The most beautiful castles in Greece (part1)

Greece, with its rich and historical history, is not only famous for its historical monuments and archeological sites, but there are several hundred castles in this country that are spectacular. While many of them are well preserved, a large part of them survived and some are in ruins. This text presents a list of some of the most magnificent castles in Greece that you can visit.

Kavala Castle

Kavala Castle, located at the top of the city, is a 15th-century building based on the foundations of the Byzantine Acropolis Christo polis, which was destroyed in 2012. The Byzantines, Venetians, and Ottomans destroyed the building in different years. Visiting Kavala Acropolis Castle allows you to explore the interior of the courthouse, reservoirs, towers, and more.

There is even an open-air theater in the area where many things happen every year and there is a pleasant cafeteria where you can relax after visiting.

Senior Knight Palace, Rhodes

Rhodes, which has been invaded by many civilizations and empires, has several castles. The city of Rhodes was a beautiful and prosperous city in the middle Ages, which is now a UNESCO World Heritage Site. There are many palaces in this city, including the Palace of the Knights of Rhodes, which is a spectacular medieval castle built in the 14th century by the Knights of St. John. The palace originally meant a residence for the local governor, and the Turks used it as a fortress. This structure is one of the best-protected castles in Europe and is one of the most prominent buildings when visiting Rhodes.

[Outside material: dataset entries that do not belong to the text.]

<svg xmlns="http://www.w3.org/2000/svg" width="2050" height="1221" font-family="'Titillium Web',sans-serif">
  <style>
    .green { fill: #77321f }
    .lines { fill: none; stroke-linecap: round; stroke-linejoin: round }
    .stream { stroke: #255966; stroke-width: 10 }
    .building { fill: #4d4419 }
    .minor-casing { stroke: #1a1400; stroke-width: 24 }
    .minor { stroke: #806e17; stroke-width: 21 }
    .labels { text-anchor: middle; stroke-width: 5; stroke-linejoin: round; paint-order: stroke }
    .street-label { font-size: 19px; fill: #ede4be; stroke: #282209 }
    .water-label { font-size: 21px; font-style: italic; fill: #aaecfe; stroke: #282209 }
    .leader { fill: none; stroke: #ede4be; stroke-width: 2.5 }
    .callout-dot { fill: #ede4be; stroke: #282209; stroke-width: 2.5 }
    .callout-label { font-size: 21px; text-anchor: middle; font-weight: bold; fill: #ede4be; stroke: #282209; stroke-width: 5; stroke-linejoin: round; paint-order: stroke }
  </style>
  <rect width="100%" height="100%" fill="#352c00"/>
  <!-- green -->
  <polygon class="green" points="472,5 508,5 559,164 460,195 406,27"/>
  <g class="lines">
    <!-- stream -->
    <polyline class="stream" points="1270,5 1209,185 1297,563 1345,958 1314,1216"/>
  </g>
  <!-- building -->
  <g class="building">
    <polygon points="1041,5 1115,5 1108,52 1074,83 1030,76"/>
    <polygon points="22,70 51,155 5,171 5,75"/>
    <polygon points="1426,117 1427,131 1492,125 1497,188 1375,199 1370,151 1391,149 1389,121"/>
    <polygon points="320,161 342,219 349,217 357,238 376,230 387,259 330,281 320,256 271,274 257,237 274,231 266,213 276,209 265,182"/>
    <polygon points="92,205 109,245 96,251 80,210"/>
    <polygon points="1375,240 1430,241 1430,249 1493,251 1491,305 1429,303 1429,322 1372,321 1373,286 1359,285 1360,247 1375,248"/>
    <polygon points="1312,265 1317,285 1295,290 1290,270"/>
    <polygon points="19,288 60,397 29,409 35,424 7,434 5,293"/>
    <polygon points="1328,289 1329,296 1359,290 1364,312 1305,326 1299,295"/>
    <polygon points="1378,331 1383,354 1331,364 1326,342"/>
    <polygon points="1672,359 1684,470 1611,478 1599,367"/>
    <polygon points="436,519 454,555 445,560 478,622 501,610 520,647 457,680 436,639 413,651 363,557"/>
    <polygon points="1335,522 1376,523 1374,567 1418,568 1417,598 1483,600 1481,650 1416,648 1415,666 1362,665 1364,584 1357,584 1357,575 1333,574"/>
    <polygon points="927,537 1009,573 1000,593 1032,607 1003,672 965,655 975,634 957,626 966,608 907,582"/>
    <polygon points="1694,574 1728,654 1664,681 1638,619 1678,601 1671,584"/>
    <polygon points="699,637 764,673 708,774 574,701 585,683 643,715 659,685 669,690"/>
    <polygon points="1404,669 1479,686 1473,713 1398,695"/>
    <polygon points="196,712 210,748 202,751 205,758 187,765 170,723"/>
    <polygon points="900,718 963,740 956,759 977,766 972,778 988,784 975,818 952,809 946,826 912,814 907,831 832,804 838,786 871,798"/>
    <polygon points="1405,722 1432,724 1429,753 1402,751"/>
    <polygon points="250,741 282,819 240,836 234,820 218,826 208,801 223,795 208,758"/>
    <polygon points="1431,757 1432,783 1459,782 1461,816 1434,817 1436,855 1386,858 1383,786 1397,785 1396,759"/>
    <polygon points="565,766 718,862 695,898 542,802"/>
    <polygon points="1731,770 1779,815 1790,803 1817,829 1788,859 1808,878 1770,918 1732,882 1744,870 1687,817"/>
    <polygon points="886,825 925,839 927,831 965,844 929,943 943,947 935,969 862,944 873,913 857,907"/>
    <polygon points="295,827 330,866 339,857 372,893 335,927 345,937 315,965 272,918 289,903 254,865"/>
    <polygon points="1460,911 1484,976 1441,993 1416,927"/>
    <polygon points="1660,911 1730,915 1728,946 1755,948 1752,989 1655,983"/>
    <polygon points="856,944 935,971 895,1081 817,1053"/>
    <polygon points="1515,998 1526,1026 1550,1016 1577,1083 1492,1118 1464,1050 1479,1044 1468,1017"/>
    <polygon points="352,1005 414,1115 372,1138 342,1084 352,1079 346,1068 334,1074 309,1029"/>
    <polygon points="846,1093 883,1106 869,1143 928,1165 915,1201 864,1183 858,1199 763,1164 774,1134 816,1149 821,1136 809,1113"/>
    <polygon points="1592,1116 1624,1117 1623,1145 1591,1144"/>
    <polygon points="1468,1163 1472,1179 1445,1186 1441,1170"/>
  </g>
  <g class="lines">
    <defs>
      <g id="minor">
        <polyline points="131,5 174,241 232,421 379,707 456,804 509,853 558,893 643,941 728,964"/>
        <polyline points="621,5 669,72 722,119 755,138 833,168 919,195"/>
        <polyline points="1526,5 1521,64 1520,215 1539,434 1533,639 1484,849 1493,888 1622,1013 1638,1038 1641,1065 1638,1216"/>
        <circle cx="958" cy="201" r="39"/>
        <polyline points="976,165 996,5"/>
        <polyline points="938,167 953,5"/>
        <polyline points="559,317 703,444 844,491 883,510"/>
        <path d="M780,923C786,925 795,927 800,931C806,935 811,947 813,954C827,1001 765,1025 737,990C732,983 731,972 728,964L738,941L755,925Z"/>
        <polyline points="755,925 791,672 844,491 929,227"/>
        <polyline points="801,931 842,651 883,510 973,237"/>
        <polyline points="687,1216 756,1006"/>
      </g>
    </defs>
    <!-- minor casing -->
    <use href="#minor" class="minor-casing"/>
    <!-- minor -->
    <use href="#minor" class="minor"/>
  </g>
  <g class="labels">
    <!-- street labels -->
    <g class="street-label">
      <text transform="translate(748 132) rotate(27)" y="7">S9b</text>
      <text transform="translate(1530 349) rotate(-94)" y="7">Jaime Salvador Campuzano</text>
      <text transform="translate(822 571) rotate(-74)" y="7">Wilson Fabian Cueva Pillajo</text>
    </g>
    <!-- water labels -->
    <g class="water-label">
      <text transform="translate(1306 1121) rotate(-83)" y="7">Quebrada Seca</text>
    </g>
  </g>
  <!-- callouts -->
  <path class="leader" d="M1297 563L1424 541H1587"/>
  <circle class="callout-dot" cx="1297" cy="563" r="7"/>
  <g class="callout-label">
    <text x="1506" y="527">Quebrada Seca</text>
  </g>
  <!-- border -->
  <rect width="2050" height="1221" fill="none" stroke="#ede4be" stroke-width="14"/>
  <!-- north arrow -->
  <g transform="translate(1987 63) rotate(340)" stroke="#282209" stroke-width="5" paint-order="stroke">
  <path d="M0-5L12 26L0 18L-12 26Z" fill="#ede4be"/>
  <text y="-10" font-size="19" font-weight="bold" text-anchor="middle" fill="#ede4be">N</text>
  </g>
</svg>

Chlemoutsi Castle, Kyllini

Chlemoutsi Castle, also known as Clermont Castle, is a beautiful castle built in the 13th century by Geoffroi de Villehardouin during the reign of Fran├žois of Greece, later under Byzantine and then Ottoman rule. The castle is a stunning example of thirteenth-century French architecture, although several Byzantine elements can also be seen. The castle is one of the most beautiful historical buildings, in turn, which is mostly preserved in its original structure without changes.